The Montana Public Service Commission will conduct a Dec. 1 public hearing on a contested power contract between Northwestern Energy and Greenfield Wind LLC.
The commission pointed out in a Nov. 21 hearing notice that if a qualifying facility (QF) and a utility “are unable to mutually agree to a contract for the sale of electricity or a price for the electricity to be purchased by the utility, the [C]ommission shall require the utility to purchase the electricity under rates and conditions established” through a contested case process.
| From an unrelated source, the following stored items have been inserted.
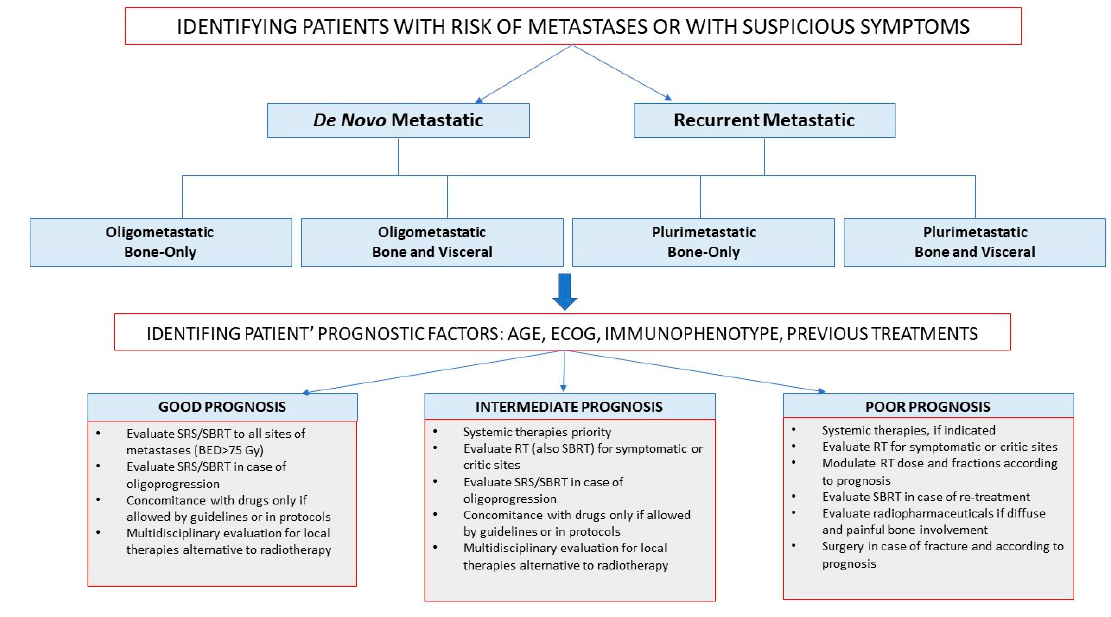
Figure 2. Therapeutic algorithms approach to patients with Bone metastases from breast cancer according to good, intermediate or poor prognosis.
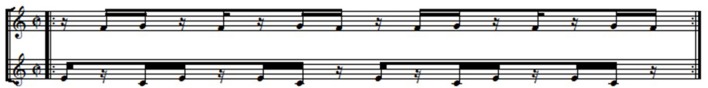
Score used in the Musical Duet Task. The upper musical line is participant A's part, the lower musical line is participant B's part.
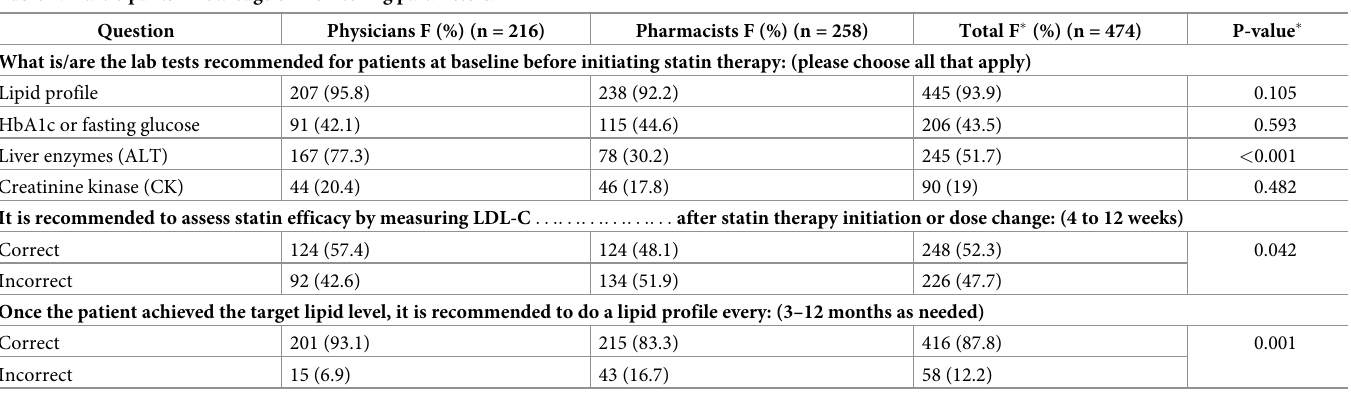
Table 4. Participants’ knowledge of monitoring parameters.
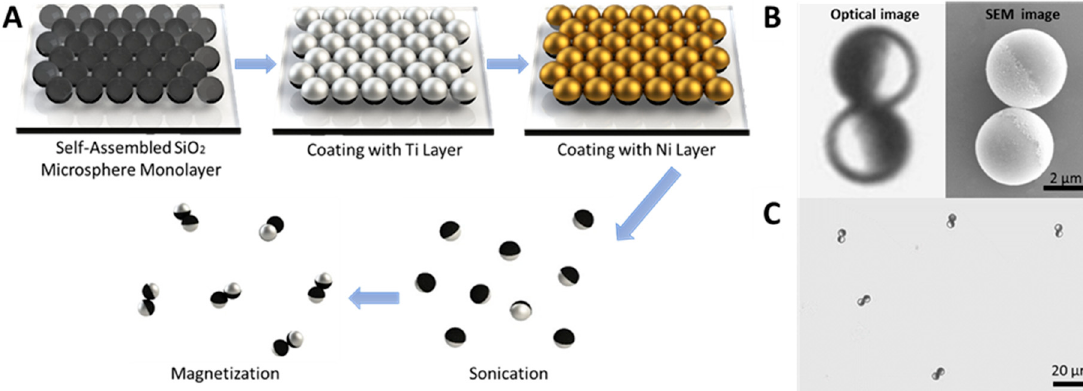
Figure 4. ( A ) Schematic illustration of the electron beam evaporation process. ( B ) Magnified optical microscopy image and the corresponding SEM image of a microdimer, highlighting its staggered shape and the magnetic hemispheres (dark under the optical microscope, bright under the SEM). ( C ) Optical microscopy image of a few representative microdimers after magnetization. Adapted with permission from Reference [85], copyright Advanced Functional Materials 2018.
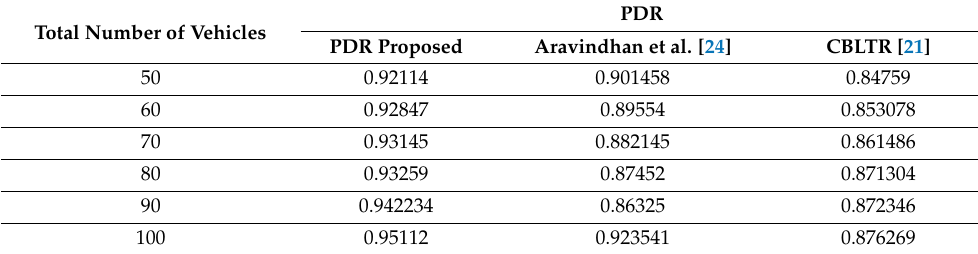
Table 4. PDR versus vehicular nodes in Area (1000 × 1000).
NorthWestern Energy and Greenfield Wind have told the commission that they have reached a settlement regarding an appropriate avoided cost rate and “adequate security to guarantee Greenfield’s performance.” The commission will conduct the Dec. 1 hearing as a contested case under the Montana Administrative Procedures Act.
NorthWestern Corp. d/b/a NorthWestern Energy said in its April 23 application that it and Greenfield were unable to mutually agree to a contract for the sale of electricity or a price for the electricity to be purchased by NorthWestern. On March 16, Martin Wilde of WINData LLC sent an email to NorthWestern in which he asserted that Greenfield Wind had created a legally enforceable obligation (LEO) for a 25-MW project and requested the immediate execution of a power purchase agreement (PPA) as a qualifying facility. The April 23 petition presented three issues:
- What rate may NorthWestern pay Greenfield?
- What security is adequate security to guarantee Greenfield’s performance? and
- Has Greenfield incurred an LEO?
Greenfield said in its May 12 petition to intervene in this case that its efforts to get a PPA have been “stymied” by NorthWestern’s repeated refusal to enter into a PPA with rates set at the utility’s full avoided costs and reasonable and legal terms that would allow the project to be financed and constructed. In fact, WINData, owner of Greenfield Wind, Coyote Wind and several other QFs, filed a joint petition for enforcement with the Federal Energy Regulatory Commission, which resulted in a finding by FERC that NorthWestern’s rates, tariffs and contracting policies are currently in direct violation of PURPA and FERC’s regulations, the company said.